My sister always makes fun of me for reading books before I go see the movie. She also makes fun of me because I love to see a movie right when it opens in theatres...and if it's one I really liked in theatres than I have to buy it like *Right* at midnight the night it comes out on DVD!!! So tonight has been a real doozy for her as I have spent the entire night watching movies based on books! :)
First of all: She's decided to come be a part of the Wine and Book Club I meet up with every other month or so. I go for the books, she's going more for the wine. lol We're going to talk about the book/movie The Help. Well she wanted to be able to have something to say if we got around to talking about the book, but she didn't really want to read the book. I kept asking her if she wanted to go see the movie and she kept saying no since I'd already seen it. I told her it was so good I'd go see it again. So we did tonight. And guess what: It was just as good the second time! It was definitely worth paying full price for the ticket again. Turns out she loved the movie too. We laughed and cried. She even had some pretty "insightful" things to say afterwards.

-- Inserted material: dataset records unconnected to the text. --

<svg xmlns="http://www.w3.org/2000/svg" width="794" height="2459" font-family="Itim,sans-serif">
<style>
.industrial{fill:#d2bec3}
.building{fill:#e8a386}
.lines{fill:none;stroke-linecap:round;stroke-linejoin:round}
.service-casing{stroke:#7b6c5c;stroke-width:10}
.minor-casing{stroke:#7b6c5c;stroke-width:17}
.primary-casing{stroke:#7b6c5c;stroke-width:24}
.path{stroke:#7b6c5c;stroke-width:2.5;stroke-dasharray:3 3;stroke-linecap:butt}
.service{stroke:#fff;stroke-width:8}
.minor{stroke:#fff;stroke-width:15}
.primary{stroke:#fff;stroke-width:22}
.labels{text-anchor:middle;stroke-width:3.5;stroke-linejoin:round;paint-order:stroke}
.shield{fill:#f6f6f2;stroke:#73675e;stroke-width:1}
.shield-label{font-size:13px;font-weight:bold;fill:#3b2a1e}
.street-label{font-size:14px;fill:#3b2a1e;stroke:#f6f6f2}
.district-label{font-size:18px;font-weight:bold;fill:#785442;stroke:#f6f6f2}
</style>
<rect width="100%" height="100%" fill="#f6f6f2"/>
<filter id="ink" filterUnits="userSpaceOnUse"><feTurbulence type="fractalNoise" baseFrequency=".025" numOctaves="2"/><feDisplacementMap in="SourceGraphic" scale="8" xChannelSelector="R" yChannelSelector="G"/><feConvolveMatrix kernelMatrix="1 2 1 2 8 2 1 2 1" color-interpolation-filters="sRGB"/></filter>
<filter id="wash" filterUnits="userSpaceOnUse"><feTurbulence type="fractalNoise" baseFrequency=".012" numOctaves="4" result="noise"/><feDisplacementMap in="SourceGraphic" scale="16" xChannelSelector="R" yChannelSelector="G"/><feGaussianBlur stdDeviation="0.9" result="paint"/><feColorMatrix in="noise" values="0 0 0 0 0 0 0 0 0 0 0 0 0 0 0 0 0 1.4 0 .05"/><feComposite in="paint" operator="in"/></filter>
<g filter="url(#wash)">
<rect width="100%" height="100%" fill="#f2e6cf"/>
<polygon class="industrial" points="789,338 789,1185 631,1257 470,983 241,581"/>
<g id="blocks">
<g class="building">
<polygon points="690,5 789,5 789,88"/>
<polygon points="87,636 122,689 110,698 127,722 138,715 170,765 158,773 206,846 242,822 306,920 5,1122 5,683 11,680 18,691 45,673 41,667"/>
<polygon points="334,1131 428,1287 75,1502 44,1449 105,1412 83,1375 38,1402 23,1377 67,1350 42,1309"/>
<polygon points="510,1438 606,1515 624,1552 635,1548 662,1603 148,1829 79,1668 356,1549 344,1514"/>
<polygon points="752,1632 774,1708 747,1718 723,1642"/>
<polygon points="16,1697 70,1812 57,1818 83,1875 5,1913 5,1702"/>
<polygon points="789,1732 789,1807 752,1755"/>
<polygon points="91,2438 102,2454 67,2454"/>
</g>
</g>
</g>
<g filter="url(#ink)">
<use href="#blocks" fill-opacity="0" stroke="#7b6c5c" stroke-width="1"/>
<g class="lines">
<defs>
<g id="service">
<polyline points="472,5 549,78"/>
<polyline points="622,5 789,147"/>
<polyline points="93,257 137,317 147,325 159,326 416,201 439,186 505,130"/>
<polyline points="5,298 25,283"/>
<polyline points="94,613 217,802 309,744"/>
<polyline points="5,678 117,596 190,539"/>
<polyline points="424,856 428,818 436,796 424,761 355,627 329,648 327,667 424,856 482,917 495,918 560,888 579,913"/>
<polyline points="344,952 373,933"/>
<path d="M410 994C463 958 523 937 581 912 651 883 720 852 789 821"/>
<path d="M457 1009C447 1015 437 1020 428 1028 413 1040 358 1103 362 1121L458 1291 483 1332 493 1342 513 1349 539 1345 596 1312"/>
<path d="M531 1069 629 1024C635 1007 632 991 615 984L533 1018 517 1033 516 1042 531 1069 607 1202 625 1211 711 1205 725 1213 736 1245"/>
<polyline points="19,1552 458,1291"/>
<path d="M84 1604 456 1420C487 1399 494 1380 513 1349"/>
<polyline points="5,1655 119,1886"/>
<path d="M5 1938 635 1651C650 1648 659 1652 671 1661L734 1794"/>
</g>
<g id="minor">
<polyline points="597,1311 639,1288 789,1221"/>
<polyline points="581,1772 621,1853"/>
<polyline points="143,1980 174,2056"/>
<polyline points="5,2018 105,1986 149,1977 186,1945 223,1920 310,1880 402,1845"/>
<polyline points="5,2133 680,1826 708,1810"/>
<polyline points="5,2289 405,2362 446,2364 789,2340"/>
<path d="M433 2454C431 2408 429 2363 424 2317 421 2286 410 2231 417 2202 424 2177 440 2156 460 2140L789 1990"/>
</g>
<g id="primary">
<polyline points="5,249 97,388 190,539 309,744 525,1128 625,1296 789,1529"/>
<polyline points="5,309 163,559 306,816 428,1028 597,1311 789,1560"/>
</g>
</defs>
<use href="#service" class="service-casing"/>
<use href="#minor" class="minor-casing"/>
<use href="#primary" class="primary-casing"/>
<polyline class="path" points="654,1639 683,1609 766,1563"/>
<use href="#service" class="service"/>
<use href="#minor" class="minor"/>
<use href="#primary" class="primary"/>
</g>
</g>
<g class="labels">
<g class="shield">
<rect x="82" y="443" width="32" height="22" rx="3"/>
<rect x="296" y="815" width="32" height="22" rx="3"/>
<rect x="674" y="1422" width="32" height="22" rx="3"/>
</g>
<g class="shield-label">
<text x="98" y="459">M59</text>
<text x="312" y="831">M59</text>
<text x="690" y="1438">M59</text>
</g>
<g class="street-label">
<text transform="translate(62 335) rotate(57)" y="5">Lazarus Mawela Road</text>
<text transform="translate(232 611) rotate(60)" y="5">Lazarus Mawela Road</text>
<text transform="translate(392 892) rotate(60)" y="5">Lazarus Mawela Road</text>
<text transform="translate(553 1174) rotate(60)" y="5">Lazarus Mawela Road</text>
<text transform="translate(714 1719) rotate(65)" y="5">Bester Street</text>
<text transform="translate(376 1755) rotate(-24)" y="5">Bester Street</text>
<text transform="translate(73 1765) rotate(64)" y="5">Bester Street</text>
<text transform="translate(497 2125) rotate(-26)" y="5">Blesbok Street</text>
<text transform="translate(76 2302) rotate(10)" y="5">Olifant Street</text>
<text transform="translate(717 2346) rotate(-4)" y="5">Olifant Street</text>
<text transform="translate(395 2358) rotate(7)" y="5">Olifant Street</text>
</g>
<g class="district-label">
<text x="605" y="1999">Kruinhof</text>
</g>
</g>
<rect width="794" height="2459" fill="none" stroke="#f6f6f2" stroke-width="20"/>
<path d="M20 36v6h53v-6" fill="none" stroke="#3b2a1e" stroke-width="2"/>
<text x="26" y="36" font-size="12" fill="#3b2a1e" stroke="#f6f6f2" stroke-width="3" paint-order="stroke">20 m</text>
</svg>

During the movie, I kept thinking about how Skeeter and Stewart didn't up together and how sad that was. Even my sister was disappointed by this. It was only after, when I was at home telling my mom about the movie, I realized just how important it was they not end up together. I mean, think about it: He's her first real boyfriend. He's the transition from the life she lived and the life she's striving for. Because of this, he needed to be someone who she could relate to and had some sort of common ground; but in the end, she needs someone else so she can move on. Another point is she needed that boost for her self-esteem. She needed a man to look at her and see the woman she could be; the woman she has all the potential of becoming but can't see in herself. Stewart wasn't necessarily a bad guy once I thought about it. It's so difficult to look at your own life and say it is all wrong and change everything. We can sit in our theatre chairs and criticize people like him who accept the "atrocities" but that's only because we've had the intervening 50 years to sort things out. And we expect these people to change overnight? It typically doesn't happen like that; you can't hate everyone who struggles with change.
So then there's the matter of me watching the movie Something Borrowed. My sisters and I saw it in the theatres, I bought it the DAY it came out, and I've already watched it twice since I bought it. To say I'm a little obsessed it a bit of an understatement. So, yeah, tonight I am watching it again. I love this movie. I love Ginnifer Goodwin!! She's so amazing. Plus her character is so much like me. Everyday I look at those around me and wonder if the things I am doing are making me happy, what would happen if I set out specifically do to the things I think will make me happy, and so on. I have had the soundtrack on repeat. "Running Around in My Dreams," "Poison & Wine," and "The Longer I Run" have already outranked songs on my iPod which have been on there for 4 years!!
So here I sit tonight. At home and completely exhausted from a long work week. Contemplating what I want out of life. It's a little heavy to handle tonight, so I'm just going to sit back and enjoy my movie. Get lost in Ginnifer Goodwin and Colin Egglesfield. Sounds like a plan!